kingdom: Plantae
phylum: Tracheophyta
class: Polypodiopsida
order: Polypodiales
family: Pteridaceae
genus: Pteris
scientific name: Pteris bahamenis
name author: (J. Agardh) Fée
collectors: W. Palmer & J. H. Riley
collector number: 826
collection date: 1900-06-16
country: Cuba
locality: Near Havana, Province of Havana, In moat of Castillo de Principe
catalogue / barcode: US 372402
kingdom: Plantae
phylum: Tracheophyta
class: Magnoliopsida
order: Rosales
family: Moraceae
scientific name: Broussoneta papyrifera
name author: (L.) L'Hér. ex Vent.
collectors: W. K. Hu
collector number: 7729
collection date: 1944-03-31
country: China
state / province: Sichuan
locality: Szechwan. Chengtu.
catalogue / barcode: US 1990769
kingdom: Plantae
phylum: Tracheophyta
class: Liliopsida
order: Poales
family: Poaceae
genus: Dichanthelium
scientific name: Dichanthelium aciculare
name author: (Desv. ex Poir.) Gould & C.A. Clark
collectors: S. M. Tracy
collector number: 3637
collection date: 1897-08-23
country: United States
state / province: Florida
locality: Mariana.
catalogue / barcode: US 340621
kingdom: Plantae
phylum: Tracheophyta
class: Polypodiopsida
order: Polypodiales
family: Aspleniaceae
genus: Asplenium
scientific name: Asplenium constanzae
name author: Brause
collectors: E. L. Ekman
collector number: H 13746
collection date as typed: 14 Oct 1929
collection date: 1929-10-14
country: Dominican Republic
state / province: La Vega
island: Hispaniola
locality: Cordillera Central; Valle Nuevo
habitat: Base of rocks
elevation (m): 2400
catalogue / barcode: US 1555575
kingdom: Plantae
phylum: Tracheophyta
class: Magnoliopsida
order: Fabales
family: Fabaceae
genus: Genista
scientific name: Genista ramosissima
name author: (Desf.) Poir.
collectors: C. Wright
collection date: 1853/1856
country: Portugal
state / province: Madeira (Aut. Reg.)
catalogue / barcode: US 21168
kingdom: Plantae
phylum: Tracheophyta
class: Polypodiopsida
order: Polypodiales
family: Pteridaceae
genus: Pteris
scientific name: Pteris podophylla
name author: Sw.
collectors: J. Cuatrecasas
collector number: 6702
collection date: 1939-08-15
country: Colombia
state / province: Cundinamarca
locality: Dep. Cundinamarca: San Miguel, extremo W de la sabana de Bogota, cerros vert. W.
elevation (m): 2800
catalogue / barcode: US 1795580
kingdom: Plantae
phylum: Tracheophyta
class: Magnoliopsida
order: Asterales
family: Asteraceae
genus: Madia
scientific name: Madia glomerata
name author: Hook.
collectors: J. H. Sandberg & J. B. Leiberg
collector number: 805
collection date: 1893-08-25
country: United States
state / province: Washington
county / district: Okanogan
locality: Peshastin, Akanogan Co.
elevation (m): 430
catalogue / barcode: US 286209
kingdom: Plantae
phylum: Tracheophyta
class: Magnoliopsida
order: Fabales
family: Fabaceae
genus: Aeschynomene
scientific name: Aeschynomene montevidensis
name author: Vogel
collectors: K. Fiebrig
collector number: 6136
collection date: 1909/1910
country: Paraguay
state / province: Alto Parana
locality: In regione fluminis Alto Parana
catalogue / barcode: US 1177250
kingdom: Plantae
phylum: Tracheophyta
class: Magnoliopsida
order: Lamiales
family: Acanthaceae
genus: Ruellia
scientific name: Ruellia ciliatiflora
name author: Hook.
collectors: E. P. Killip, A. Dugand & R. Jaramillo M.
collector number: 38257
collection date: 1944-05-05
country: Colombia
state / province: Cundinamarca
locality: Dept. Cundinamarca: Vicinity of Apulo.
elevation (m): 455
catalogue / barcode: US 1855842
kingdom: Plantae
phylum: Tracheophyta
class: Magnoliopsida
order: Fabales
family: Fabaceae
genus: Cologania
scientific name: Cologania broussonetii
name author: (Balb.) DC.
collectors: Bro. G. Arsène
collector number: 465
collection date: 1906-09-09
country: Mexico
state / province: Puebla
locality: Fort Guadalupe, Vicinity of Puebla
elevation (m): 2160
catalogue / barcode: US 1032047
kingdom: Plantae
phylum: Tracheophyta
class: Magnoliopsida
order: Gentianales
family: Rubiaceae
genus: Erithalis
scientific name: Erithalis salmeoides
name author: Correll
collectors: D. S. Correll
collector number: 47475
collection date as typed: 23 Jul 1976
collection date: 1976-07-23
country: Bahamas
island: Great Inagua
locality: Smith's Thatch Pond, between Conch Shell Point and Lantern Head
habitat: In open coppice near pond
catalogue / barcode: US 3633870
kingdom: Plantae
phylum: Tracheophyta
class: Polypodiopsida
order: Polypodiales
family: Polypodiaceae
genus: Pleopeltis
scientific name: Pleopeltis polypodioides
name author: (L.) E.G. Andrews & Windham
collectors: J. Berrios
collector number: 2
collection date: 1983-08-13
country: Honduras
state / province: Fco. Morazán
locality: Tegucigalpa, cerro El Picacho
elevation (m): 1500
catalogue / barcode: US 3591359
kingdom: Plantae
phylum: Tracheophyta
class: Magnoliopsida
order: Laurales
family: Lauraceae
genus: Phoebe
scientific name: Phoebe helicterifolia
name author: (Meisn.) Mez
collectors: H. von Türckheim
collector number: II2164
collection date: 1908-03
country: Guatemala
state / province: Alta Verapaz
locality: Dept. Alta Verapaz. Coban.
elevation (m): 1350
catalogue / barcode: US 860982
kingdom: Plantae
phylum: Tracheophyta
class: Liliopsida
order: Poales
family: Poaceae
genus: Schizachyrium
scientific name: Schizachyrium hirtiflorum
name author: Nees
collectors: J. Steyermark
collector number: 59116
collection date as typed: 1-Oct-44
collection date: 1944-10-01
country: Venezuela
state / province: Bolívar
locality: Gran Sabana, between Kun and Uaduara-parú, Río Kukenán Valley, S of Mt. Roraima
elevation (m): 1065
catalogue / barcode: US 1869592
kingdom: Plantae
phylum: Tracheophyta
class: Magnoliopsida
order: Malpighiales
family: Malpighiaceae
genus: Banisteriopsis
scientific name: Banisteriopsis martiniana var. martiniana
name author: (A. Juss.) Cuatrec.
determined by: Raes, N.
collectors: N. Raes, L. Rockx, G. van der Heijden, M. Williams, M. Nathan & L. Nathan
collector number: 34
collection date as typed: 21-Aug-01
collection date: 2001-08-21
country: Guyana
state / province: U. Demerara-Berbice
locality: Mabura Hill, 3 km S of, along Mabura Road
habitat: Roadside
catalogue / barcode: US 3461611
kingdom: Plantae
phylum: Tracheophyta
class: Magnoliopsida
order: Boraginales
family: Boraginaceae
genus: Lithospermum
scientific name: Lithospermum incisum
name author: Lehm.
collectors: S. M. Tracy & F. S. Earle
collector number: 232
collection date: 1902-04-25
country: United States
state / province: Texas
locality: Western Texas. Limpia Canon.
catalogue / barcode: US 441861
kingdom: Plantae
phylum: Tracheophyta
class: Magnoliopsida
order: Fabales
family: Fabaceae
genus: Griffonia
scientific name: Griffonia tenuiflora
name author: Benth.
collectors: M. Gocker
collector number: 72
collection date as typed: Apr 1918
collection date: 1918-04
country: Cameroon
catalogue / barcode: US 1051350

= = = =

§ Problem requirements:
Rewrite every line of all the items above as a single numbered list, leaving out any blank lines.

§ Result of the exercise:
1. kingdom: Plantae
2. phylum: Tracheophyta
3. class: Polypodiopsida
4. order: Polypodiales
5. family: Pteridaceae
6. genus: Pteris
7. scientific name: Pteris bahamenis
8. name author: (J. Agardh) Fée
9. collectors: W. Palmer & J. H. Riley
10. collector number: 826
11. collection date: 1900-06-16
12. country: Cuba
13. locality: Near Havana, Province of Havana, In moat of Castillo de Principe
14. catalogue / barcode: US 372402
15. kingdom: Plantae
16. phylum: Tracheophyta
17. class: Magnoliopsida
18. order: Rosales
19. family: Moraceae
20. scientific name: Broussoneta papyrifera
21. name author: (L.) L'Hér. ex Vent.
22. collectors: W. K. Hu
23. collector number: 7729
24. collection date: 1944-03-31
25. country: China
26. state / province: Sichuan
27. locality: Szechwan. Chengtu.
28. catalogue / barcode: US 1990769
29. kingdom: Plantae
30. phylum: Tracheophyta
31. class: Liliopsida
32. order: Poales
33. family: Poaceae
34. genus: Dichanthelium
35. scientific name: Dichanthelium aciculare
36. name author: (Desv. ex Poir.) Gould & C.A. Clark
37. collectors: S. M. Tracy
38. collector number: 3637
39. collection date: 1897-08-23
40. country: United States
41. state / province: Florida
42. locality: Mariana.
43. catalogue / barcode: US 340621
44. kingdom: Plantae
45. phylum: Tracheophyta
46. class: Polypodiopsida
47. order: Polypodiales
48. family: Aspleniaceae
49. genus: Asplenium
50. scientific name: Asplenium constanzae
51. name author: Brause
52. collectors: E. L. Ekman
53. collector number: H 13746
54. collection date as typed: 14 Oct 1929
55. collection date: 1929-10-14
56. country: Dominican Republic
57. state / province: La Vega
58. island: Hispaniola
59. locality: Cordillera Central; Valle Nuevo
60. habitat: Base of rocks
61. elevation (m): 2400
62. catalogue / barcode: US 1555575
63. kingdom: Plantae
64. phylum: Tracheophyta
65. class: Magnoliopsida
66. order: Fabales
67. family: Fabaceae
68. genus: Genista
69. scientific name: Genista ramosissima
70. name author: (Desf.) Poir.
71. collectors: C. Wright
72. collection date: 1853/1856
73. country: Portugal
74. state / province: Madeira (Aut. Reg.)
75. catalogue / barcode: US 21168
76. kingdom: Plantae
77. phylum: Tracheophyta
78. class: Polypodiopsida
79. order: Polypodiales
80. family: Pteridaceae
81. genus: Pteris
82. scientific name: Pteris podophylla
83. name author: Sw.
84. collectors: J. Cuatrecasas
85. collector number: 6702
86. collection date: 1939-08-15
87. country: Colombia
88. state / province: Cundinamarca
89. locality: Dep. Cundinamarca: San Miguel, extremo W de la sabana de Bogota, cerros vert. W.
90. elevation (m): 2800
91. catalogue / barcode: US 1795580
92. kingdom: Plantae
93. phylum: Tracheophyta
94. class: Magnoliopsida
95. order: Asterales
96. family: Asteraceae
97. genus: Madia
98. scientific name: Madia glomerata
99. name author: Hook.
100. collectors: J. H. Sandberg & J. B. Leiberg
101. collector number: 805
102. collection date: 1893-08-25
103. country: United States
104. state / province: Washington
105. county / district: Okanogan
106. locality: Peshastin, Akanogan Co.
107. elevation (m): 430
108. catalogue / barcode: US 286209
109. kingdom: Plantae
110. phylum: Tracheophyta
111. class: Magnoliopsida
112. order: Fabales
113. family: Fabaceae
114. genus: Aeschynomene
115. scientific name: Aeschynomene montevidensis
116. name author: Vogel
117. collectors: K. Fiebrig
118. collector number: 6136
119. collection date: 1909/1910
120. country: Paraguay
121. state / province: Alto Parana
122. locality: In regione fluminis Alto Parana
123. catalogue / barcode: US 1177250
124. kingdom: Plantae
125. phylum: Tracheophyta
126. class: Magnoliopsida
127. order: Lamiales
128. family: Acanthaceae
129. genus: Ruellia
130. scientific name: Ruellia ciliatiflora
131. name author: Hook.
132. collectors: E. P. Killip, A. Dugand & R. Jaramillo M.
133. collector number: 38257
134. collection date: 1944-05-05
135. country: Colombia
136. state / province: Cundinamarca
137. locality: Dept. Cundinamarca: Vicinity of Apulo.
138. elevation (m): 455
139. catalogue / barcode: US 1855842
140. kingdom: Plantae
141. phylum: Tracheophyta
142. class: Magnoliopsida
143. order: Fabales
144. family: Fabaceae
145. genus: Cologania
146. scientific name: Cologania broussonetii
147. name author: (Balb.) DC.
148. collectors: Bro. G. Arsène
149. collector number: 465
150. collection date: 1906-09-09
151. country: Mexico
152. state / province: Puebla
153. locality: Fort Guadalupe, Vicinity of Puebla
154. elevation (m): 2160
155. catalogue / barcode: US 1032047
156. kingdom: Plantae
157. phylum: Tracheophyta
158. class: Magnoliopsida
159. order: Gentianales
160. family: Rubiaceae
161. genus: Erithalis
162. scientific name: Erithalis salmeoides
163. name author: Correll
164. collectors: D. S. Correll
165. collector number: 47475
166. collection date as typed: 23 Jul 1976
167. collection date: 1976-07-23
168. country: Bahamas
169. island: Great Inagua
170. locality: Smith's Thatch Pond, between Conch Shell Point and Lantern Head
171. habitat: In open coppice near pond
172. catalogue / barcode: US 3633870
173. kingdom: Plantae
174. phylum: Tracheophyta
175. class: Polypodiopsida
176. order: Polypodiales
177. family: Polypodiaceae
178. genus: Pleopeltis
179. scientific name: Pleopeltis polypodioides
180. name author: (L.) E.G. Andrews & Windham
181. collectors: J. Berrios
182. collector number: 2
183. collection date: 1983-08-13
184. country: Honduras
185. state / province: Fco. Morazán
186. locality: Tegucigalpa, cerro El Picacho
187. elevation (m): 1500
188. catalogue / barcode: US 3591359
189. kingdom: Plantae
190. phylum: Tracheophyta
191. class: Magnoliopsida
192. order: Laurales
193. family: Lauraceae
194. genus: Phoebe
195. scientific name: Phoebe helicterifolia
196. name author: (Meisn.) Mez
197. collectors: H. von Türckheim
198. collector number: II2164
199. collection date: 1908-03
200. country: Guatemala
201. state / province: Alta Verapaz
202. locality: Dept. Alta Verapaz. Coban.
203. elevation (m): 1350
204. catalogue / barcode: US 860982
205. kingdom: Plantae
206. phylum: Tracheophyta
207. class: Liliopsida
208. order: Poales
209. family: Poaceae
210. genus: Schizachyrium
211. scientific name: Schizachyrium hirtiflorum
212. name author: Nees
213. collectors: J. Steyermark
214. collector number: 59116
215. collection date as typed: 1-Oct-44
216. collection date: 1944-10-01
217. country: Venezuela
218. state / province: Bolívar
219. locality: Gran Sabana, between Kun and Uaduara-parú, Río Kukenán Valley, S of Mt. Roraima
220. elevation (m): 1065
221. catalogue / barcode: US 1869592
222. kingdom: Plantae
223. phylum: Tracheophyta
224. class: Magnoliopsida
225. order: Malpighiales
226. family: Malpighiaceae
227. genus: Banisteriopsis
228. scientific name: Banisteriopsis martiniana var. martiniana
229. name author: (A. Juss.) Cuatrec.
230. determined by: Raes, N.
231. collectors: N. Raes, L. Rockx, G. van der Heijden, M. Williams, M. Nathan & L. Nathan
232. collector number: 34
233. collection date as typed: 21-Aug-01
234. collection date: 2001-08-21
235. country: Guyana
236. state / province: U. Demerara-Berbice
237. locality: Mabura Hill, 3 km S of, along Mabura Road
238. habitat: Roadside
239. catalogue / barcode: US 3461611
240. kingdom: Plantae
241. phylum: Tracheophyta
242. class: Magnoliopsida
243. order: Boraginales
244. family: Boraginaceae
245. genus: Lithospermum
246. scientific name: Lithospermum incisum
247. name author: Lehm.
248. collectors: S. M. Tracy & F. S. Earle
249. collector number: 232
250. collection date: 1902-04-25
251. country: United States
252. state / province: Texas
253. locality: Western Texas. Limpia Canon.
254. catalogue / barcode: US 441861
255. kingdom: Plantae
256. phylum: Tracheophyta
257. class: Magnoliopsida
258. order: Fabales
259. family: Fabaceae
260. genus: Griffonia
261. scientific name: Griffonia tenuiflora
262. name author: Benth.
263. collectors: M. Gocker
264. collector number: 72
265. collection date as typed: Apr 1918
266. collection date: 1918-04
267. country: Cameroon
268. catalogue / barcode: US 1051350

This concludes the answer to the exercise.